───── Provided data
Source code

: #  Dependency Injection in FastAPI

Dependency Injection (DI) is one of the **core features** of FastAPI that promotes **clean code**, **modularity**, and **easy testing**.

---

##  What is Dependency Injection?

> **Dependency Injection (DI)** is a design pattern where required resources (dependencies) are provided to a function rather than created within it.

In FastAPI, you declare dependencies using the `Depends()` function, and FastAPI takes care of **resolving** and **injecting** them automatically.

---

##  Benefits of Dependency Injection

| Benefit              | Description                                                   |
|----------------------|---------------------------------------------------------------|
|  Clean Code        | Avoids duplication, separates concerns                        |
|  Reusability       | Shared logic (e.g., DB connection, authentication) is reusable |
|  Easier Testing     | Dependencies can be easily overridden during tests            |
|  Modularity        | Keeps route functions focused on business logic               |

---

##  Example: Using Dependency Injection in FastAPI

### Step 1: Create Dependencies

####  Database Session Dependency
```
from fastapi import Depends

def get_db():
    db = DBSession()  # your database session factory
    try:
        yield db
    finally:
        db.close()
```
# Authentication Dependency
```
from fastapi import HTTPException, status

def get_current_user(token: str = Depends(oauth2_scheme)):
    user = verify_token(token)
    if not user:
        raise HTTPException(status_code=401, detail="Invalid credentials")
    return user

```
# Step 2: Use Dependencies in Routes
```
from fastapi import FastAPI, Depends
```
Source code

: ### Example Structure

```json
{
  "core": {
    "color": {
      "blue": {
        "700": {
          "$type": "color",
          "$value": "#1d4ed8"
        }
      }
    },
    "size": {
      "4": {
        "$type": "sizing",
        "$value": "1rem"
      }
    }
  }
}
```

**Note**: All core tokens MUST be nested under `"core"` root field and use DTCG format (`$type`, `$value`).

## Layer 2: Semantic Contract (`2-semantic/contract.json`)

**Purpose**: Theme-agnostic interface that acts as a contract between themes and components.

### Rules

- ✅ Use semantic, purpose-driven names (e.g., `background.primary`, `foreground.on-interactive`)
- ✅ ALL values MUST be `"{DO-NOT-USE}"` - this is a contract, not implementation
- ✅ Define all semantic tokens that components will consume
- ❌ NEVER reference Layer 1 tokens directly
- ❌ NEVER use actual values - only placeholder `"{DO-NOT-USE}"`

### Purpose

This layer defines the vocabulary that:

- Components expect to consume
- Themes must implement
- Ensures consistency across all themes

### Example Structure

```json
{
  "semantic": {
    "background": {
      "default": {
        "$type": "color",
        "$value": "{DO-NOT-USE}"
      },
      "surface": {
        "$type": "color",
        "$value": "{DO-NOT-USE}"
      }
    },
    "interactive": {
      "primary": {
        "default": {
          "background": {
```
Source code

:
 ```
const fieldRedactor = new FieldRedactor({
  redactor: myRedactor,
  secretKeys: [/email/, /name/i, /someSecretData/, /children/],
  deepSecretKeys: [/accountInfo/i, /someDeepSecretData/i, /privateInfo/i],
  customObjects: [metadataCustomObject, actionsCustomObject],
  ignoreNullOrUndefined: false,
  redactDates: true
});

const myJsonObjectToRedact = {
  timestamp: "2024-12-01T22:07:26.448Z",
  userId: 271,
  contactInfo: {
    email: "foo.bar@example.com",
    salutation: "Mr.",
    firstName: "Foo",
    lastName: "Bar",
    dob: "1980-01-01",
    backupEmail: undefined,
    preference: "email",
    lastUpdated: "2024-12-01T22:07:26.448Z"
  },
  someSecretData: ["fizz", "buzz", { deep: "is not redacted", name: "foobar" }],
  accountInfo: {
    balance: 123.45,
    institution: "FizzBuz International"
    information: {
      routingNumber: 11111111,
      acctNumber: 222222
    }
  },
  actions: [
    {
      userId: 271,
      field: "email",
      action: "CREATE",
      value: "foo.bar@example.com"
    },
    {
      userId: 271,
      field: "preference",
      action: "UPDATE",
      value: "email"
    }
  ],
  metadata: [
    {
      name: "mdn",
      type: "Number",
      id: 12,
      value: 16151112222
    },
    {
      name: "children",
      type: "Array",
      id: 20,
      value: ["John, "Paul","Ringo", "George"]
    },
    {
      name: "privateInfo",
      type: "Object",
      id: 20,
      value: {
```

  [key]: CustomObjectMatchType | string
──────────
== Aim of the exercise ==
Word for word, return each of the entries shown above.

== Answer to the exercise ==
Source code

: #  Dependency Injection in FastAPI

Dependency Injection (DI) is one of the **core features** of FastAPI that promotes **clean code**, **modularity**, and **easy testing**.

---

##  What is Dependency Injection?

> **Dependency Injection (DI)** is a design pattern where required resources (dependencies) are provided to a function rather than created within it.

In FastAPI, you declare dependencies using the `Depends()` function, and FastAPI takes care of **resolving** and **injecting** them automatically.

---

##  Benefits of Dependency Injection

| Benefit              | Description                                                   |
|----------------------|---------------------------------------------------------------|
|  Clean Code        | Avoids duplication, separates concerns                        |
|  Reusability       | Shared logic (e.g., DB connection, authentication) is reusable |
|  Easier Testing     | Dependencies can be easily overridden during tests            |
|  Modularity        | Keeps route functions focused on business logic               |

---

##  Example: Using Dependency Injection in FastAPI

### Step 1: Create Dependencies

####  Database Session Dependency
```
from fastapi import Depends

def get_db():
    db = DBSession()  # your database session factory
    try:
        yield db
    finally:
        db.close()
```
# Authentication Dependency
```
from fastapi import HTTPException, status

def get_current_user(token: str = Depends(oauth2_scheme)):
    user = verify_token(token)
    if not user:
        raise HTTPException(status_code=401, detail="Invalid credentials")
    return user

```
# Step 2: Use Dependencies in Routes
```
from fastapi import FastAPI, Depends
```
Source code

: ### Example Structure

```json
{
  "core": {
    "color": {
      "blue": {
        "700": {
          "$type": "color",
          "$value": "#1d4ed8"
        }
      }
    },
    "size": {
      "4": {
        "$type": "sizing",
        "$value": "1rem"
      }
    }
  }
}
```

**Note**: All core tokens MUST be nested under `"core"` root field and use DTCG format (`$type`, `$value`).

## Layer 2: Semantic Contract (`2-semantic/contract.json`)

**Purpose**: Theme-agnostic interface that acts as a contract between themes and components.

### Rules

- ✅ Use semantic, purpose-driven names (e.g., `background.primary`, `foreground.on-interactive`)
- ✅ ALL values MUST be `"{DO-NOT-USE}"` - this is a contract, not implementation
- ✅ Define all semantic tokens that components will consume
- ❌ NEVER reference Layer 1 tokens directly
- ❌ NEVER use actual values - only placeholder `"{DO-NOT-USE}"`

### Purpose

This layer defines the vocabulary that:

- Components expect to consume
- Themes must implement
- Ensures consistency across all themes

### Example Structure

```json
{
  "semantic": {
    "background": {
      "default": {
        "$type": "color",
        "$value": "{DO-NOT-USE}"
      },
      "surface": {
        "$type": "color",
        "$value": "{DO-NOT-USE}"
      }
    },
    "interactive": {
      "primary": {
        "default": {
          "background": {
```
Source code

:
 ```
const fieldRedactor = new FieldRedactor({
  redactor: myRedactor,
  secretKeys: [/email/, /name/i, /someSecretData/, /children/],
  deepSecretKeys: [/accountInfo/i, /someDeepSecretData/i, /privateInfo/i],
  customObjects: [metadataCustomObject, actionsCustomObject],
  ignoreNullOrUndefined: false,
  redactDates: true
});

const myJsonObjectToRedact = {
  timestamp: "2024-12-01T22:07:26.448Z",
  userId: 271,
  contactInfo: {
    email: "foo.bar@example.com",
    salutation: "Mr.",
    firstName: "Foo",
    lastName: "Bar",
    dob: "1980-01-01",
    backupEmail: undefined,
    preference: "email",
    lastUpdated: "2024-12-01T22:07:26.448Z"
  },
  someSecretData: ["fizz", "buzz", { deep: "is not redacted", name: "foobar" }],
  accountInfo: {
    balance: 123.45,
    institution: "FizzBuz International"
    information: {
      routingNumber: 11111111,
      acctNumber: 222222
    }
  },
  actions: [
    {
      userId: 271,
      field: "email",
      action: "CREATE",
      value: "foo.bar@example.com"
    },
    {
      userId: 271,
      field: "preference",
      action: "UPDATE",
      value: "email"
    }
  ],
  metadata: [
    {
      name: "mdn",
      type: "Number",
      id: 12,
      value: 16151112222
    },
    {
      name: "children",
      type: "Array",
      id: 20,
      value: ["John, "Paul","Ringo", "George"]
    },
    {
      name: "privateInfo",
      type: "Object",
      id: 20,
      value: {
```

  [key]: CustomObjectMatchType | string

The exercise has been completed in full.